#### [TASK REQUIREMENTS]
Your task is to repeat the entries exactly from their first line through the line with "[244,1025,328,1041] e-mailor ->", and to stop there.
___ INPUT MATERIAL
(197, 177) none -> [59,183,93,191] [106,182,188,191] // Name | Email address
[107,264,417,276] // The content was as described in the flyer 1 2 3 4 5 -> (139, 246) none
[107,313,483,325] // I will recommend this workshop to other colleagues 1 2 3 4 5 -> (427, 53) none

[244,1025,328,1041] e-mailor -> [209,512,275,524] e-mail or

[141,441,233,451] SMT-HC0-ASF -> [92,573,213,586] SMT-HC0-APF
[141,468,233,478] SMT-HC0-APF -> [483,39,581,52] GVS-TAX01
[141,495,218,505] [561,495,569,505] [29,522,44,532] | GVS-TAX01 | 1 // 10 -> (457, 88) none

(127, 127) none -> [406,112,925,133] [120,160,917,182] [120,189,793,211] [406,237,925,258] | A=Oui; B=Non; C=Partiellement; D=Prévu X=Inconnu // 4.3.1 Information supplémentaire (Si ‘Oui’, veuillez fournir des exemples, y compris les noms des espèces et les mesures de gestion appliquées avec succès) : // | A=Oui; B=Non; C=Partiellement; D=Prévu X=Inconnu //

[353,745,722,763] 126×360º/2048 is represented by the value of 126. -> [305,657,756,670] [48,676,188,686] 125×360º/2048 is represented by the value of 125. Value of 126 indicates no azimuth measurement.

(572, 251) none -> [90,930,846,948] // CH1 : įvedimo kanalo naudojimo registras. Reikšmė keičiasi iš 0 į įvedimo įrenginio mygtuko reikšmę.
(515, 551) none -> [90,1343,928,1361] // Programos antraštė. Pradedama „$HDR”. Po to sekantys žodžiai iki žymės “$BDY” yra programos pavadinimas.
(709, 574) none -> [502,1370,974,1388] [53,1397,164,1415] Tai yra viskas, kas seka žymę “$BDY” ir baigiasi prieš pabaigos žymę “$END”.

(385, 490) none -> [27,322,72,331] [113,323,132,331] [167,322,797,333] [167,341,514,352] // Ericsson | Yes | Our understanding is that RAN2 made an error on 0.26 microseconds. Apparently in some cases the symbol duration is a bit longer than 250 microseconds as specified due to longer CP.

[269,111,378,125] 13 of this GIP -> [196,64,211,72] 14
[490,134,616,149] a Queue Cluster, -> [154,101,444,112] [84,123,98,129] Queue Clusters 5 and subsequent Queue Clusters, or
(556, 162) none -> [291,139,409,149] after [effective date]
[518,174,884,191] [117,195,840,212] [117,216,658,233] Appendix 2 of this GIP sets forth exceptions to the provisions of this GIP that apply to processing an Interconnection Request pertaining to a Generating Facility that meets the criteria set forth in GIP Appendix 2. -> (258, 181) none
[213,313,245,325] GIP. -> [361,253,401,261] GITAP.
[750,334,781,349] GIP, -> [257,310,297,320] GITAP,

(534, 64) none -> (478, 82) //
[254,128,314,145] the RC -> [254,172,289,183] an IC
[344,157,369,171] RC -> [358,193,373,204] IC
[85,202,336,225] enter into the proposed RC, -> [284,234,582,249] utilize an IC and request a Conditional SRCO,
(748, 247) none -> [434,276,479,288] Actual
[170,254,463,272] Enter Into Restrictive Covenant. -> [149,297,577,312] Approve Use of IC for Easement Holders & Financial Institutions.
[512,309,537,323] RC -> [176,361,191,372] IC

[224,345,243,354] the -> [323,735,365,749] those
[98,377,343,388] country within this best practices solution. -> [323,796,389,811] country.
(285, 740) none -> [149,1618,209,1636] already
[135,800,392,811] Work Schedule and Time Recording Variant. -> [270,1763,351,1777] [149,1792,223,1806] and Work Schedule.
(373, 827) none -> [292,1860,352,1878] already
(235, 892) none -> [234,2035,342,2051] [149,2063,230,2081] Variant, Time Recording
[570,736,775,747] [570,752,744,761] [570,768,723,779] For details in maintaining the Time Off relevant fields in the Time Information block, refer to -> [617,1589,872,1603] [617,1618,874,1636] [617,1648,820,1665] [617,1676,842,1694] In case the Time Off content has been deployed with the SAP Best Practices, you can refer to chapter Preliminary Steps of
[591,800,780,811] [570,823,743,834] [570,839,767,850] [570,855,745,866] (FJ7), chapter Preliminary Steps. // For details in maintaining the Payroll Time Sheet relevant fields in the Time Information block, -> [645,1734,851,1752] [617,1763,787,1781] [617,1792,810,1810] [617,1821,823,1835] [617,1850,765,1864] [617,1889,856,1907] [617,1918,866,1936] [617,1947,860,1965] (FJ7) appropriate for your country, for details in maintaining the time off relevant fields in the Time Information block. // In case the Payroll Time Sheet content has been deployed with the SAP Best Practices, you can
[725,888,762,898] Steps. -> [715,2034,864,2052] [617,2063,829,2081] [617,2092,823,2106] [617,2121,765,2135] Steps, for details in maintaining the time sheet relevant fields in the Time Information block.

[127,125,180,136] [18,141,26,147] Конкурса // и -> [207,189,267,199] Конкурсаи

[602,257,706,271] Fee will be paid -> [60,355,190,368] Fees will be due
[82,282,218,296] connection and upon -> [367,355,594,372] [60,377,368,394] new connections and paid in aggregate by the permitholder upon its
______
#### [RESULT]
(197, 177) none -> [59,183,93,191] [106,182,188,191] // Name | Email address
[107,264,417,276] // The content was as described in the flyer 1 2 3 4 5 -> (139, 246) none
[107,313,483,325] // I will recommend this workshop to other colleagues 1 2 3 4 5 -> (427, 53) none

[244,1025,328,1041] e-mailor -> [209,512,275,524] e-mail or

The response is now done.